Task description:
Scan the material below and copy every line holding the word "landing".

Supplied records:
BEGIN
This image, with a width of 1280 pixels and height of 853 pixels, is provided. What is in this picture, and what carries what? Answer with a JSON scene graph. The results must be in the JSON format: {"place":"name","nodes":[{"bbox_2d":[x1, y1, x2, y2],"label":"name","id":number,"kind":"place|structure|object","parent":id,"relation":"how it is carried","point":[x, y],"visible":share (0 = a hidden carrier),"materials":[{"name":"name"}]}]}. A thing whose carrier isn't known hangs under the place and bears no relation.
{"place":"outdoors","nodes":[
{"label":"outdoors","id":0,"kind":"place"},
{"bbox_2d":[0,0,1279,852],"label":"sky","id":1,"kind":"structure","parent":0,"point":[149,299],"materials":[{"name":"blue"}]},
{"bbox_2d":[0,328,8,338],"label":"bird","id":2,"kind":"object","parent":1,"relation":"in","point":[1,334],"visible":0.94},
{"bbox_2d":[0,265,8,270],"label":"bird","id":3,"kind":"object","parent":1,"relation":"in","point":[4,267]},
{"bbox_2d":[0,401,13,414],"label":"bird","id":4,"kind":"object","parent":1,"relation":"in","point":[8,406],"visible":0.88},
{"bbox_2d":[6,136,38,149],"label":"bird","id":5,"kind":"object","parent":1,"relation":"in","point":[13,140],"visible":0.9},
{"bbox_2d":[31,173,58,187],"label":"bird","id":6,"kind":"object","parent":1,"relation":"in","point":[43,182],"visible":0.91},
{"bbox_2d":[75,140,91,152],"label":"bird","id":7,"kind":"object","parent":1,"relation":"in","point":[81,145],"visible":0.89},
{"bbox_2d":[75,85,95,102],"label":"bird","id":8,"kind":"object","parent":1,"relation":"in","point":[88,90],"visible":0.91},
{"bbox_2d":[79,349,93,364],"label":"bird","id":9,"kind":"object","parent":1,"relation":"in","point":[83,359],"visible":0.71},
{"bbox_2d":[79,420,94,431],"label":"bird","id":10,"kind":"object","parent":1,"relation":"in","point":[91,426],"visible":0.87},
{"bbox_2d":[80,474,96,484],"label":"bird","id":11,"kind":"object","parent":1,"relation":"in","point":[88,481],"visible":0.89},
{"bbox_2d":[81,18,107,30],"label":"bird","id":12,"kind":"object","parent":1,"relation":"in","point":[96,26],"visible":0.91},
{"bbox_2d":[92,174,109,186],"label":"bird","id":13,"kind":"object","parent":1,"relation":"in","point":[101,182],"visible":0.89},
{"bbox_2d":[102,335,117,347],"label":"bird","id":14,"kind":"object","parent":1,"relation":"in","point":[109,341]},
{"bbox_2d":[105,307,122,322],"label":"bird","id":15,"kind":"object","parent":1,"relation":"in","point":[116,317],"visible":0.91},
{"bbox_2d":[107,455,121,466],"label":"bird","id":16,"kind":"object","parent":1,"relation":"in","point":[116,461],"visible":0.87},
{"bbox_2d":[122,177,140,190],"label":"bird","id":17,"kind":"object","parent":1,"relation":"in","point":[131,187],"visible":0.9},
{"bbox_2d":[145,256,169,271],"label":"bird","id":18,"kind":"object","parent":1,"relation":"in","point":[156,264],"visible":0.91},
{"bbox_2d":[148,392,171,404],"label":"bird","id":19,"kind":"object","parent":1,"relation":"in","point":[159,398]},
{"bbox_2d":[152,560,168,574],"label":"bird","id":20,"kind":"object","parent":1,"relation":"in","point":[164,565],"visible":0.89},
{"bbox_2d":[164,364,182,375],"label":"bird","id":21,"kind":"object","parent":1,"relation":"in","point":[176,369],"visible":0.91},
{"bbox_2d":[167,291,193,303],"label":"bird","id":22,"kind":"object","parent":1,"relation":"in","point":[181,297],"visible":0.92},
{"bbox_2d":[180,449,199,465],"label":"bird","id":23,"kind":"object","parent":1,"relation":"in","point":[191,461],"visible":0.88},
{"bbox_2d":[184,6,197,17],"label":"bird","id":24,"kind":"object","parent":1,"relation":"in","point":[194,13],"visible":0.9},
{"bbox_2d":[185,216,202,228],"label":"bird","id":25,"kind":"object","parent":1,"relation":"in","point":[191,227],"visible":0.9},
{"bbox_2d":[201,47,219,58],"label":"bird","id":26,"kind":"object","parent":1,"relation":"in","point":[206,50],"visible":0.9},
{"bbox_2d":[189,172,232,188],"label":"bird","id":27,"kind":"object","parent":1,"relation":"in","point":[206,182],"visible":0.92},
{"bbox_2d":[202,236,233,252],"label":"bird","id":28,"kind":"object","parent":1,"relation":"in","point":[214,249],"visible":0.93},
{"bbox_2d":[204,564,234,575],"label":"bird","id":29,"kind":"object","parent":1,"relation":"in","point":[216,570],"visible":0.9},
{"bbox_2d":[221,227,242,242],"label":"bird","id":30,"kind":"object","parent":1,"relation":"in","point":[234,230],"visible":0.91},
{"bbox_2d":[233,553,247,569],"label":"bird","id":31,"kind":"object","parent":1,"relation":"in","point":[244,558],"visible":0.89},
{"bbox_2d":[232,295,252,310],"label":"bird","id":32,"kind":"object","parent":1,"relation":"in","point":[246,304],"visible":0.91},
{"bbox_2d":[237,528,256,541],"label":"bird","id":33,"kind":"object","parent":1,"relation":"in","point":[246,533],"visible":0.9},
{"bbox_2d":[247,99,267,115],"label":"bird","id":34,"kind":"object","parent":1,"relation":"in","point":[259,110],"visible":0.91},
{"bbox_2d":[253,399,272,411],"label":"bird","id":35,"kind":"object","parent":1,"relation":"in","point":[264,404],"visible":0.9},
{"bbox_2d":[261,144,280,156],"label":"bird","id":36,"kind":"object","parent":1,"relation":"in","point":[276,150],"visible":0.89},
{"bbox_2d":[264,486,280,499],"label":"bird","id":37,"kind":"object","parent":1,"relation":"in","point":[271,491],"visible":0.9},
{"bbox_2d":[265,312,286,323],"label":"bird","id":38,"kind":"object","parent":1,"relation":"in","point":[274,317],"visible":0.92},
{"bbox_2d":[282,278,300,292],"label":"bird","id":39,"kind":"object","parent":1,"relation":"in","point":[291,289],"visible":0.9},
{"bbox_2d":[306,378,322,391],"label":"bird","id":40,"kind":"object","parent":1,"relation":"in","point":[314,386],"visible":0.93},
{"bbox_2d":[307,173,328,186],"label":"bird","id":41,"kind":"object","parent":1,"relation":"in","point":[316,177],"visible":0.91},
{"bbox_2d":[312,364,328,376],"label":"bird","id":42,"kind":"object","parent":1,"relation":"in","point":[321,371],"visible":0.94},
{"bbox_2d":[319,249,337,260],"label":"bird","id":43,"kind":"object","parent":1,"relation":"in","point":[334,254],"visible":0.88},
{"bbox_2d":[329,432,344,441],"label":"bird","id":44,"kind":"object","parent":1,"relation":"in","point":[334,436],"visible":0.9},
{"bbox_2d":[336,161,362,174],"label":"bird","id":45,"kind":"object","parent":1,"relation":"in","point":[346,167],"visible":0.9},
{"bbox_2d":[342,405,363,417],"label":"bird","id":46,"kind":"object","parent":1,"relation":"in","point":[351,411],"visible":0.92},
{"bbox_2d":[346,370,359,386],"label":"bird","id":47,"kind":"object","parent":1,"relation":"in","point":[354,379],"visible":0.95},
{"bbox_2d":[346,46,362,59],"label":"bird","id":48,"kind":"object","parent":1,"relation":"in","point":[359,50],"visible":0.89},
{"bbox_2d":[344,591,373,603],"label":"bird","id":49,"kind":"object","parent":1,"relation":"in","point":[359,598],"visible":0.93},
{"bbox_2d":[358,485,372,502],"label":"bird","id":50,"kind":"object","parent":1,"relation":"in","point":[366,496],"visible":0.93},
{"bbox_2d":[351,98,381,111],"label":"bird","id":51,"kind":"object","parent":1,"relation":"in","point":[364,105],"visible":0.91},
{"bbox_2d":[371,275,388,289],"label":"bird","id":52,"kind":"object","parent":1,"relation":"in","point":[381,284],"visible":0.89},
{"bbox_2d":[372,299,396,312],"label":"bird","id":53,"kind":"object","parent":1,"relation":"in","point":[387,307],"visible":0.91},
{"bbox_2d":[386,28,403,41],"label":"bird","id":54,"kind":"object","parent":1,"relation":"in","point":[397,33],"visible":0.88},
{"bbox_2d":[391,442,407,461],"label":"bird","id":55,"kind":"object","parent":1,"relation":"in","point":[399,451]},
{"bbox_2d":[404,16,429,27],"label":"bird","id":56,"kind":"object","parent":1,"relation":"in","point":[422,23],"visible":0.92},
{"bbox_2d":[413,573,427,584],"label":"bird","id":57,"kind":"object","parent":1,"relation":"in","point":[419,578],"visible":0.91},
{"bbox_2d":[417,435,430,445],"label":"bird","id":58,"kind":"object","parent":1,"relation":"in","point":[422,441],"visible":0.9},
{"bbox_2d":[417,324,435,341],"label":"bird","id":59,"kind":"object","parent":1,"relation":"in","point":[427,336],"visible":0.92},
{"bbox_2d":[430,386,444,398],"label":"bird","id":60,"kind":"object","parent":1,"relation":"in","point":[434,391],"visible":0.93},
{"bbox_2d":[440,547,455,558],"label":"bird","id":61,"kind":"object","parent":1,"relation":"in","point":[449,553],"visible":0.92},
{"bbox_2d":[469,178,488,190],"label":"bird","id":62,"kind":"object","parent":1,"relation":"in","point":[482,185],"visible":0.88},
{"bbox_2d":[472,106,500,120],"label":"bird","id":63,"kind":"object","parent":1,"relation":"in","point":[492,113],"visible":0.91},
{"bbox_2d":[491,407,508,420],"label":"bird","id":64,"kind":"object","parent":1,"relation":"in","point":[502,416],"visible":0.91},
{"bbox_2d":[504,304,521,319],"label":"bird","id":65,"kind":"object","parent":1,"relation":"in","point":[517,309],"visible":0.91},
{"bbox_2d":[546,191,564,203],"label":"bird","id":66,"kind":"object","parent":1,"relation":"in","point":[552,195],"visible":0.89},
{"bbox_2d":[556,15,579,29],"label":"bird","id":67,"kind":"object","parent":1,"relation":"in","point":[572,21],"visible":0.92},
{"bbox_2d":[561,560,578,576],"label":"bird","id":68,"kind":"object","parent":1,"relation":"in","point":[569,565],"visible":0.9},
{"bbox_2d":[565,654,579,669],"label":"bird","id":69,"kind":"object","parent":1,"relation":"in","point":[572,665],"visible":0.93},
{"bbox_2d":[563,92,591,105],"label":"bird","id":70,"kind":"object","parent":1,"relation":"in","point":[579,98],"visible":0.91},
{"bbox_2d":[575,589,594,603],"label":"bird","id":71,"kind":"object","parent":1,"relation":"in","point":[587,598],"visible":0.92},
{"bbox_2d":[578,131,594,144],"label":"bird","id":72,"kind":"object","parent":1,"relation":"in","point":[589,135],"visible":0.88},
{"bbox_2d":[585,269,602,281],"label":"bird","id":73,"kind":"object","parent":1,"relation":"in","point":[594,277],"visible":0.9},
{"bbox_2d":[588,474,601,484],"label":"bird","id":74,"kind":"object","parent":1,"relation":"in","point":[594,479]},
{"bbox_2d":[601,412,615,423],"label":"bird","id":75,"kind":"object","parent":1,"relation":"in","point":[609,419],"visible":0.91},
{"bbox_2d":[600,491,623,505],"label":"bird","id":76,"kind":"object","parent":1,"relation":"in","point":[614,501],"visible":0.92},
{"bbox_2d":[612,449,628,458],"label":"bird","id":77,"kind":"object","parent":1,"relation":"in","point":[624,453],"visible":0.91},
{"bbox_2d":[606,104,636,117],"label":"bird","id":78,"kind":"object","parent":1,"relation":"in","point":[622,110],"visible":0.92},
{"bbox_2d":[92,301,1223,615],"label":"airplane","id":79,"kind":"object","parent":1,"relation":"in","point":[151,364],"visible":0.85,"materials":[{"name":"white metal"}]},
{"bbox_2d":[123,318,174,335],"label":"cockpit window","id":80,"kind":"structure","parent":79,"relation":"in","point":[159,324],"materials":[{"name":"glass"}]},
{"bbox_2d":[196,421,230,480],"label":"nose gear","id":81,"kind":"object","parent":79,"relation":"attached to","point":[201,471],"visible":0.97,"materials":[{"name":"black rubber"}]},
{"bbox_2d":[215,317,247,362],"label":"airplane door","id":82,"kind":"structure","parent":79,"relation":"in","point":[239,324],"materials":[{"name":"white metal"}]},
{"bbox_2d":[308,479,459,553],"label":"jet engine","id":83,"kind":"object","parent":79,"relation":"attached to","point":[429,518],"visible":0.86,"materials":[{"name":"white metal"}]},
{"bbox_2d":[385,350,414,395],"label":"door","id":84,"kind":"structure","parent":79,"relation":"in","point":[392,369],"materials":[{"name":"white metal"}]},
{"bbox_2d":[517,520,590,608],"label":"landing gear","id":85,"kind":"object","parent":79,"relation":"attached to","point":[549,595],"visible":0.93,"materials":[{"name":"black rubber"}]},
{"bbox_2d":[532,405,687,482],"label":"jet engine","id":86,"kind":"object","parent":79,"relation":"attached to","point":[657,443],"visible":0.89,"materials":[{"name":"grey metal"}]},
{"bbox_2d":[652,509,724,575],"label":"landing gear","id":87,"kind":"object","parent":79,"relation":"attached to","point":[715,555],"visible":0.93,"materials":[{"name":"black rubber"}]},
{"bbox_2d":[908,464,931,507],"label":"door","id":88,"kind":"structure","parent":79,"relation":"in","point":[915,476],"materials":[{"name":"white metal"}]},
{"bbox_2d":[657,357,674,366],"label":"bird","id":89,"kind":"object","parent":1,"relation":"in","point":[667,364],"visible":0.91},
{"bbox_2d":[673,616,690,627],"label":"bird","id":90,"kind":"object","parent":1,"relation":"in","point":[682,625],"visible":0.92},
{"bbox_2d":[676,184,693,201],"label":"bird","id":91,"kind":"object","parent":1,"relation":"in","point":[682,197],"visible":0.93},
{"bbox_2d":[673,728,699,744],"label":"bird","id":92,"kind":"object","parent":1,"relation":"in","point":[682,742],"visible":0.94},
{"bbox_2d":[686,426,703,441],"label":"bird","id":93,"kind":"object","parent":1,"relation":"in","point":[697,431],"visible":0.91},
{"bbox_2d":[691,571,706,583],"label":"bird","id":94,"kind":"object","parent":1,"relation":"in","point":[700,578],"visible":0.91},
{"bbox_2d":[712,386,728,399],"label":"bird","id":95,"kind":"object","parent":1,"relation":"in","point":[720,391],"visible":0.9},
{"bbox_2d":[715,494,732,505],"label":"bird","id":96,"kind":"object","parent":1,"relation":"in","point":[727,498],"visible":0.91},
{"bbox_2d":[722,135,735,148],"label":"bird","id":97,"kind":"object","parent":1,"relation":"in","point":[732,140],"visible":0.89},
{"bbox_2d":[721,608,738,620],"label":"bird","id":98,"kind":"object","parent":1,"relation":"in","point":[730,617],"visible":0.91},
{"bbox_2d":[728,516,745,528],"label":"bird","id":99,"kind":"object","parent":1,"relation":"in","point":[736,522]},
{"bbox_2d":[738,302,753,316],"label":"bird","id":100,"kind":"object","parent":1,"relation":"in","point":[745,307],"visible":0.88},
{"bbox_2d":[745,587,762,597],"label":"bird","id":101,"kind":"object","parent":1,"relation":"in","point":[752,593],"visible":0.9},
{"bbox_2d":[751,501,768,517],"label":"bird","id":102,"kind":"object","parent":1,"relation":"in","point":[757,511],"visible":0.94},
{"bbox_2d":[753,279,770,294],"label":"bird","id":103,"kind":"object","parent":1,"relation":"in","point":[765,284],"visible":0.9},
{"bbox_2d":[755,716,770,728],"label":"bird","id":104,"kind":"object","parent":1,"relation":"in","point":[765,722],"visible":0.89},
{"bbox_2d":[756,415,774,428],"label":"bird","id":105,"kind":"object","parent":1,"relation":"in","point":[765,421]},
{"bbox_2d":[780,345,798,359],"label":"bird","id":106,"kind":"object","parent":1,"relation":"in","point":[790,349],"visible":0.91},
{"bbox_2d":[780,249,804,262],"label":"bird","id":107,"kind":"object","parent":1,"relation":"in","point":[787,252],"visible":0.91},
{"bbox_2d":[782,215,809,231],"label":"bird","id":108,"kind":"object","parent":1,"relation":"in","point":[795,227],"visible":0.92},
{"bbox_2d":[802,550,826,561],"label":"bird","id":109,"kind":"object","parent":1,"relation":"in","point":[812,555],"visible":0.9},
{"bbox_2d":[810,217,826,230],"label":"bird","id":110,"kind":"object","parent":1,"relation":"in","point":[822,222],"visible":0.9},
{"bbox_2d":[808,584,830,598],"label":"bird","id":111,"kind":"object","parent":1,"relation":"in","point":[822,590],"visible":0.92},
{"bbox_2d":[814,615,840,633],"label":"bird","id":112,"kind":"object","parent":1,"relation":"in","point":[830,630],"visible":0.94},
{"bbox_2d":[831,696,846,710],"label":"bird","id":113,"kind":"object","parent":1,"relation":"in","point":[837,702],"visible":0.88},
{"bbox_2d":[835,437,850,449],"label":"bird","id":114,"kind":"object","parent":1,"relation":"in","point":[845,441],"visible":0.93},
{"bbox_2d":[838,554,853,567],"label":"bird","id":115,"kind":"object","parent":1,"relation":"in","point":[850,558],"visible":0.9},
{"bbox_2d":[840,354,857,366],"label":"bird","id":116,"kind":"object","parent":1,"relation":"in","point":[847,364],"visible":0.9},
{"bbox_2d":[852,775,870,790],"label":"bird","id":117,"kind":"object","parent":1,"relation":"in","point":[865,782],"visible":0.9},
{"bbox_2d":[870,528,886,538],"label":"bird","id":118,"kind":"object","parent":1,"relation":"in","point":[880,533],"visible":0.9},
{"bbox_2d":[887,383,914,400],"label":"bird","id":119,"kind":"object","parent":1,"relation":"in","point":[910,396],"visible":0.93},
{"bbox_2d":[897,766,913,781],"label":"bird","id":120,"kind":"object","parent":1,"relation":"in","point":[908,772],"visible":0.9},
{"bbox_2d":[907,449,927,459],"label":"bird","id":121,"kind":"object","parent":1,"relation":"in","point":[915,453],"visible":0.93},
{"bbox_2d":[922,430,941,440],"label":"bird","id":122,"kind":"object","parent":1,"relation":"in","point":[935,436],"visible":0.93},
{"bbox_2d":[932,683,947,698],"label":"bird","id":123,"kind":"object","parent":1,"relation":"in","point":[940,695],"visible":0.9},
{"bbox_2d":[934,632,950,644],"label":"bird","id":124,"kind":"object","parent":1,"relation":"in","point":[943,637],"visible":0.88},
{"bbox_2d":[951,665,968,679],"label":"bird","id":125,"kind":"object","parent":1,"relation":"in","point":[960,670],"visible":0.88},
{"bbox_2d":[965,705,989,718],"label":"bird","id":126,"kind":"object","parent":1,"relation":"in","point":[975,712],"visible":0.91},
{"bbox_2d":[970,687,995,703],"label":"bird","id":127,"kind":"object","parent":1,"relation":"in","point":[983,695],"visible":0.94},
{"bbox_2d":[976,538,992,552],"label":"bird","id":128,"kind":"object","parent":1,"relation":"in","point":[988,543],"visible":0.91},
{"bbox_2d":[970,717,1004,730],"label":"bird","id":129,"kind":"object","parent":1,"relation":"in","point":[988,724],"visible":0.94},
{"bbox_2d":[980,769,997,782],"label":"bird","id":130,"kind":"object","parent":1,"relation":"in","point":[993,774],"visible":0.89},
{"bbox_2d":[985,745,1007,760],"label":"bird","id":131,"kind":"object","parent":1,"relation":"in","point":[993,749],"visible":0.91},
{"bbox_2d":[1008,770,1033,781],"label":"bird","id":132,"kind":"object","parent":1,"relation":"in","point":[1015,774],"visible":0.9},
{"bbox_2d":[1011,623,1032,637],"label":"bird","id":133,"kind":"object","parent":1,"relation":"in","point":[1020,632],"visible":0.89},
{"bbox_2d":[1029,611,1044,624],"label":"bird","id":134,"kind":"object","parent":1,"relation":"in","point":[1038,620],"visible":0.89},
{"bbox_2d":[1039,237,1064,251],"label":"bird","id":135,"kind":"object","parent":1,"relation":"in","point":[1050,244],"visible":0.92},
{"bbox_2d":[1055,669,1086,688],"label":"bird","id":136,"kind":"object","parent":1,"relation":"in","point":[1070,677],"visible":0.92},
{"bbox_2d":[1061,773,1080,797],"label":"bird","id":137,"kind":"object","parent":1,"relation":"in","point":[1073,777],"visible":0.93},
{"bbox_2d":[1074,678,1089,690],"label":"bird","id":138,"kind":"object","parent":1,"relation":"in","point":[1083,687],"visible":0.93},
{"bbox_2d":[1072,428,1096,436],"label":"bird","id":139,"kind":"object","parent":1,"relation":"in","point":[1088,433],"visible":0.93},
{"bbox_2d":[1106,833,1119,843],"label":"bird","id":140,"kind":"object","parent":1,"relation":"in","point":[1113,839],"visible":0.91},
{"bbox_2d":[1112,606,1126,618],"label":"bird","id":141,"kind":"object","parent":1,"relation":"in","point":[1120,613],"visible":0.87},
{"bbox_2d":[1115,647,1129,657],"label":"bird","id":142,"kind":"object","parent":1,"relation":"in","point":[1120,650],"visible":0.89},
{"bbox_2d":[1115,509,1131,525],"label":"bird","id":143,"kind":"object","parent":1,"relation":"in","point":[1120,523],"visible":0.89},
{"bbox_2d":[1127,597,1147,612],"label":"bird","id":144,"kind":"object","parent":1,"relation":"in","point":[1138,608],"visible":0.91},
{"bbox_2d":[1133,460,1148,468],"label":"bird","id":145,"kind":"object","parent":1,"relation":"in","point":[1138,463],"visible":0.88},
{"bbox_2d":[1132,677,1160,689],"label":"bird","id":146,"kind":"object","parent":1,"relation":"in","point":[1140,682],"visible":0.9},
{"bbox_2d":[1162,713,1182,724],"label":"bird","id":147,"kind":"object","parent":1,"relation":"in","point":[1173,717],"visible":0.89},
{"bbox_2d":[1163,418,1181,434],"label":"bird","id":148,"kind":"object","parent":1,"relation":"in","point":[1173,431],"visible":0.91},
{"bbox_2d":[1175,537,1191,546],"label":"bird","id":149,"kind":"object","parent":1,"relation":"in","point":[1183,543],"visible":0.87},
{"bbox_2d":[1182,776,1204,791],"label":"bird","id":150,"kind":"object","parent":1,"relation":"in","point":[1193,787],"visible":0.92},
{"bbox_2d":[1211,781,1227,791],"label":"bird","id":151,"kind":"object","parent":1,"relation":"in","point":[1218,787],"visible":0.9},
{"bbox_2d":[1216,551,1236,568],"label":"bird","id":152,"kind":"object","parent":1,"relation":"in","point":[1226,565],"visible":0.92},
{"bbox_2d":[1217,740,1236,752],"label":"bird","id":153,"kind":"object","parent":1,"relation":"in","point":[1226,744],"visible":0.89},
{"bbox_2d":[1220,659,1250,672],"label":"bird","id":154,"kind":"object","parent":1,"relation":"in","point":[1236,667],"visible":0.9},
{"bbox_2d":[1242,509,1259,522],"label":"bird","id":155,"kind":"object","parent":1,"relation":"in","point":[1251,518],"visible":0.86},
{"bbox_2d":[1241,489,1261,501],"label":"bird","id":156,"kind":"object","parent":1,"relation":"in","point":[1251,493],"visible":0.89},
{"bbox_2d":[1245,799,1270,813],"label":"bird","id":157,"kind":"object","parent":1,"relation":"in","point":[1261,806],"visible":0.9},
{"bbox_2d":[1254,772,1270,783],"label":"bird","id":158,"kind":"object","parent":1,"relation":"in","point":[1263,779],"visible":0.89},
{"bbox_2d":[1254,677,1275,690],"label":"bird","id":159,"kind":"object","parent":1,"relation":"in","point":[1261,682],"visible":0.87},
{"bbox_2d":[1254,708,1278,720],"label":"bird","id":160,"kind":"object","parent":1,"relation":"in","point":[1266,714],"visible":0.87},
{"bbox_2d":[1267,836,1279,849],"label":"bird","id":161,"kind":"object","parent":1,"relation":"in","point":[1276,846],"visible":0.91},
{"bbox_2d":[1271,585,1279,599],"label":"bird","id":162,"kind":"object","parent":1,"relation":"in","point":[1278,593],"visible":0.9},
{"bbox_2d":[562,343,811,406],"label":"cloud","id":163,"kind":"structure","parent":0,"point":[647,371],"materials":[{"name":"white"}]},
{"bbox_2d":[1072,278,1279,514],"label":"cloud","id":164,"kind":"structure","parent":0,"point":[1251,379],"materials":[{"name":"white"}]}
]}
END
Result:
{"bbox_2d":[517,520,590,608],"label":"landing gear","id":85,"kind":"object","parent":79,"relation":"attached to","point":[549,595],"visible":0.93,"materials":[{"name":"black rubber"}]},
{"bbox_2d":[652,509,724,575],"label":"landing gear","id":87,"kind":"object","parent":79,"relation":"attached to","point":[715,555],"visible":0.93,"materials":[{"name":"black rubber"}]},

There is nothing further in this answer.